- _Text provided_

# # #

Adoption of a FallibleVec
variant, despite its vitality, is also quite insufficient for ensuring all allocations are handled fallibly throughout the codebase. This type used in APIs doesn't do anything about Vec
s used inside function bodies. I've had to also find and eliminate all uses of temporary vecs inside functions — things like a .collect::<Vec<_>>()
to a temporary to sort it or to convert [Owned]
to [&borrowed]
. It's not easy to grep for all such cases, because there's too many methods that may allocate, e.g. From
/Into
.
Most importantly, adoption of a FallibleVec
in my codebase does absolutely nothing about 3rd party code. Crates may return wrappers around aborting-Vec
such as Image
or Bytes
. They should of course add fallibility support in their codebase, but my point is that my use of a FallibleVec
type doesn't force them to do so. Even if 3rd party crate's API doesn't use any aborting types, there's no guarantee that it doesn't use them. I would like to detect and potentially block use of 3rd party code that aborts on OOM, but there are no language features for that, and type-based enforcement can't do it.

# # #

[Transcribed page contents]
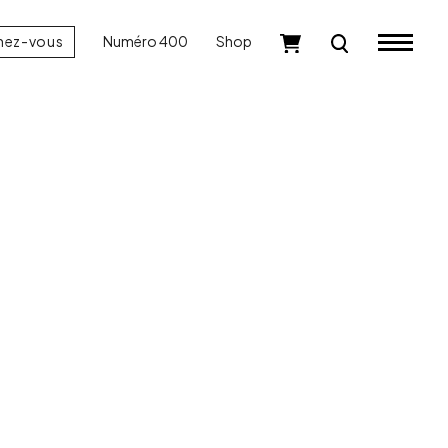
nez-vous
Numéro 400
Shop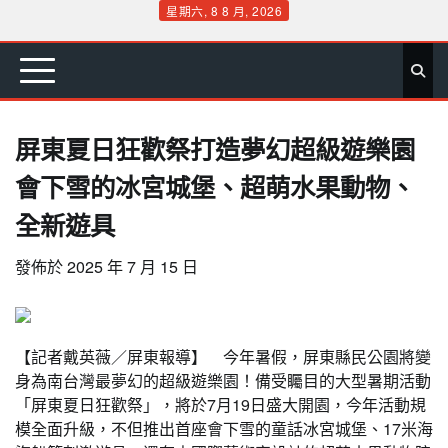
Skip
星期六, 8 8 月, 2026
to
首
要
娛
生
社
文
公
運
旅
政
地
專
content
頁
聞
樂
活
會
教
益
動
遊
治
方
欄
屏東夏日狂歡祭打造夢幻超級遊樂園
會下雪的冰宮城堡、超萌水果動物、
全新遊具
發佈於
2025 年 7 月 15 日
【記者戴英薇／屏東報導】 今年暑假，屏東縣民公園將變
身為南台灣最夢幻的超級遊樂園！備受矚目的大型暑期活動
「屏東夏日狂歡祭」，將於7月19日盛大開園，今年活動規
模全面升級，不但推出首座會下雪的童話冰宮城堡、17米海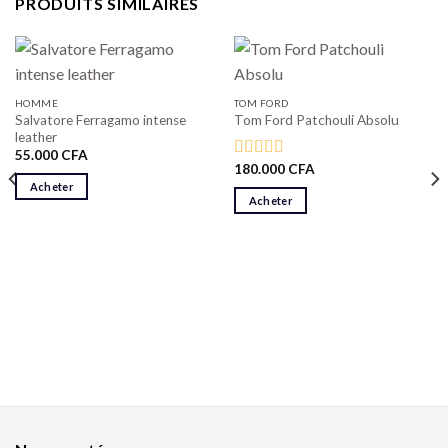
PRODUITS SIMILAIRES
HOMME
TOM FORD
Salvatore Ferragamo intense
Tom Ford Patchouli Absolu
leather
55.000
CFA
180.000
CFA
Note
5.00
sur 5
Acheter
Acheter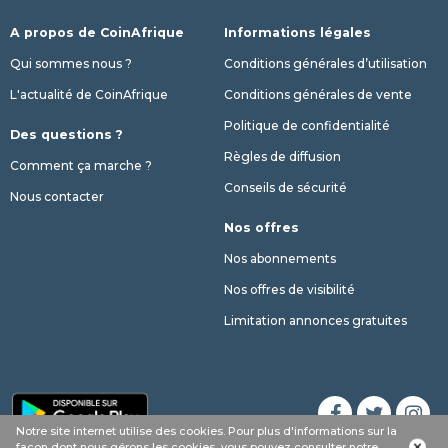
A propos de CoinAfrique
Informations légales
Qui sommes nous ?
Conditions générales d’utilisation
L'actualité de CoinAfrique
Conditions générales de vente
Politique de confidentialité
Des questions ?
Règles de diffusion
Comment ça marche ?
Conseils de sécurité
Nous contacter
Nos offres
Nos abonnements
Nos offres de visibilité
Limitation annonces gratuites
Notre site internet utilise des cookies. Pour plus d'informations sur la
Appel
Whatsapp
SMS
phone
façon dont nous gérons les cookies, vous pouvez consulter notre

# # #

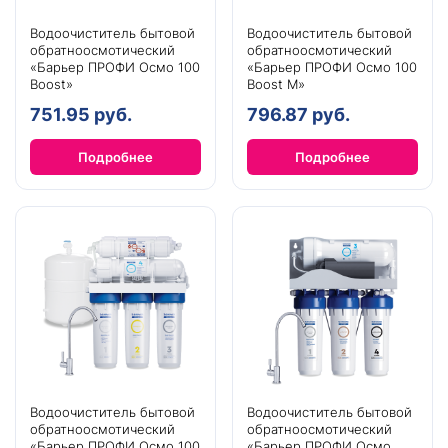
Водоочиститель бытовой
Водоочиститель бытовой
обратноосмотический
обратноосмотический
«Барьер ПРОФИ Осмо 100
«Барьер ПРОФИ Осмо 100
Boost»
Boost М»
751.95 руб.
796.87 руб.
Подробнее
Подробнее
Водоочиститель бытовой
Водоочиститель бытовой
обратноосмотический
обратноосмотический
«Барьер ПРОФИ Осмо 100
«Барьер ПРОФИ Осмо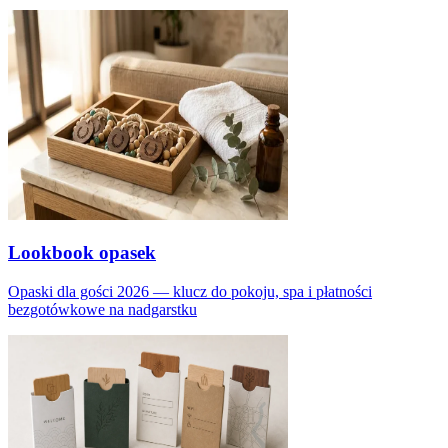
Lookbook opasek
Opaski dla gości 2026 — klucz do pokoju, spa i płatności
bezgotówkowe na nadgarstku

# # #

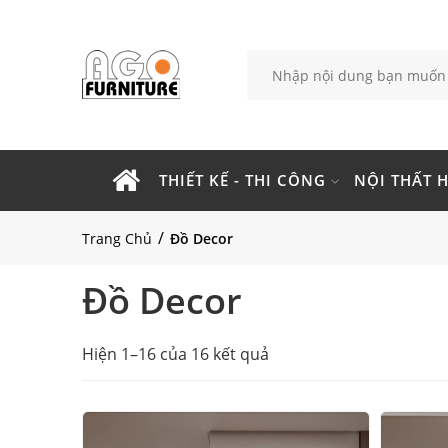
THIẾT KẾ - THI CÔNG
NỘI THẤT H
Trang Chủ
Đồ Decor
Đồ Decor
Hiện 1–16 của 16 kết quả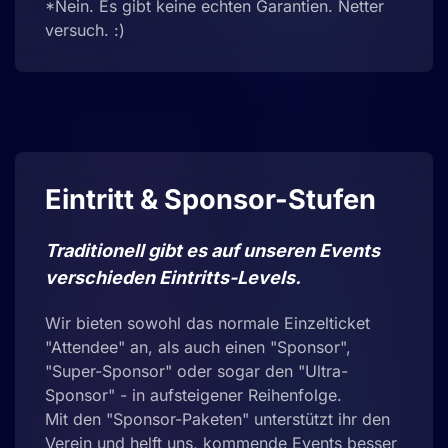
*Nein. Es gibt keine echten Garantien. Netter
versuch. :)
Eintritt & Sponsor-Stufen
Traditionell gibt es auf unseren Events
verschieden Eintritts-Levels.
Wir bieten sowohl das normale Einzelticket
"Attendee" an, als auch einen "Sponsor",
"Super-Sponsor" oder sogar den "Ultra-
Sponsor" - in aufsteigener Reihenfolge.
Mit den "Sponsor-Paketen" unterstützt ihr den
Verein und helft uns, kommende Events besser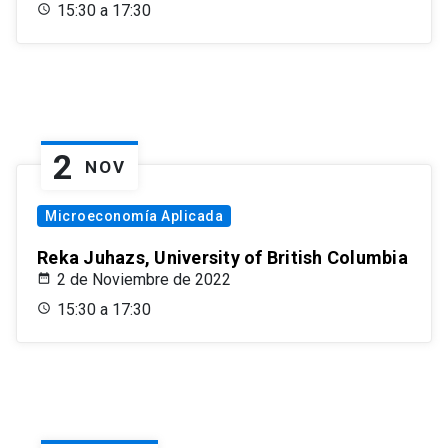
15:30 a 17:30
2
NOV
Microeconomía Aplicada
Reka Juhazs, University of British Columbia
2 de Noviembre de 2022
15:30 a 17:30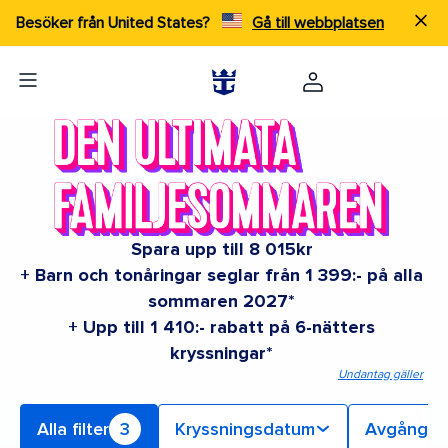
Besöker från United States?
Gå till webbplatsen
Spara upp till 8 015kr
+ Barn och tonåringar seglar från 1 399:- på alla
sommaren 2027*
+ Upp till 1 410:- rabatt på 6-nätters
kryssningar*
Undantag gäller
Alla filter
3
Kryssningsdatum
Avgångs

# # #

- _Action item_
Please carry on the text about fallible allocation and FallibleVec in Rust, starting after its final sentence.

- _Written response_
My conclusions so far:
-
Vec::try_reserve
+Vec::try_with_capacity
+Vec::try_extend
are a big improvement. They're easy to adopt. Finding all places where allocations happen is a whack-a-mole, but once it's done it works well. -
Handling fallibility through a
FallibleVec
type is not worth it. It's a pain from usability and interoperability perspective, and it doens't improve anything overVec::try_reserve
. Just likeVec::try_reserve
it's only a partial opt-in solution. I would also be wary of code that uses generics to allow both fallible and non-fallible flavors ofVec
s, because that can cause generics bloat, and still fails to give a guarantee that the program won't abort. I would not use such type if it was in std. -
I would like to have some additional solution that enforces fallible allocation for entire scopes or entire crates, including calls to 3rd party code, even code that uses aborting-
Vec
only privately. I think it would be similar to enforcing no panics. -
I've never needed any detailed information from the allocation error. From the context it's always obvious what I was trying to allocate, and details don't matter beyond the fact that it failed. Any information about allocation size is redundant. Any information about remaining free mem is unusable due to inherent TOCTOU race, so there's really nothing useful I could do with details in allocation errors. The only option is to give up and propagate the error, so to me a zero-sized
AllocError
type is entirely sufficient.